振り返ると年配の骨格のいい男性がニコニコしながら、私に一礼し「失礼しました」と。私は一瞬注意をしようとしたが、稽古人の渡辺さんが止められた。

「あの方は私が呼んだんです」

本人から「佐橋です」と自己紹介があり、即入門された。私が渡辺さんとは別の日に指導ということになった。

当時、佐橋さんは通産省事務次官を退官して間もなく、渡辺さんは同じ通産省の通商局長であった。

でもその時、稽古している相手に対して初めての道場に見学に来た者があのような声は出さない。いや出ない。

渡辺さんは静かなジェントルマン、佐橋さんは頑固親父という感じを受けたが、後で、丸っきり違ったタイプであることが分かった。凄く頭の柔軟なそして人懐っこい方であった。

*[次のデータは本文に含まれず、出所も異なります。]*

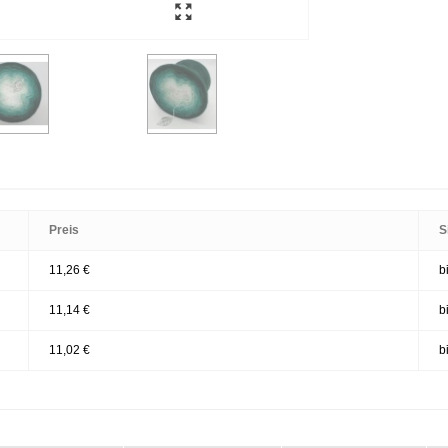
Preis
S
11,26 €
b
11,14 €
b
11,02 €
b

最近、当の佐橋滋氏のことがテレビで放映された「官僚たちの夏」(原作:城山三郎著)のモデルとなった人物で、異色官僚または天下らないので有名であった。佐橋さんは稽古においても大変運動神経が良く、勘が鋭い方であったが、しかし私の指導時の技に時々逆らう佐橋さんを強く投げる、極めることもあった。私の技を試そうとされたのだろうが、そうは行かない。親子ほどの歳の違いはあったが、私は自分の稽古を兼ね少々厳しくやった覚えがある。それを佐橋さんは喜ばれた。

その後、佐橋さんから「暇な時は事務所へ気分転換にいらっしゃい」と誘われ、六本木の佐橋経済研究所という事務所に度々暇を見つけてはお邪魔したものだ。女性秘書に村上さんというとても感じ良く応対して下さる方がいらっしゃった。佐橋さんも気さくでいつでも気分良く、事務所への出入りが楽しかった。昼食には佐橋さんは日本そば、私はカツ丼をよくご馳走になった。

いつも佐橋さんとは気負わず色々な会話が出来たが、ある時私は「どうも仲間とうまく合わせることが出来ず、つい敵に回してしまう」という自分の欠点を話したことがある。すると佐橋さんから「敢えて敵を作っちゃよくないが、しかし敵がいるということで生きる張り合いになる」という返事をもらった。このことは私の人生にとって大きく考えさせられた言葉であった。【次号に続く】

≪かわら版編集部から≫

清水管長と佐橋滋氏との親交のほどは、昭和44年5月号の文芸春秋にこのようなくだりが掲載されています。

「佐橋は合気道を明大出身の清水五段について学んだが、その眼の美しいことに惚れこみ、=中略=『佐橋経済研究所』の所員にしたいというほどの力の入れようだ」。 この一節は評論家・草柳大蔵氏の「佐橋滋 天下らぬ高級官僚」という実録人物伝で紹介されているものです。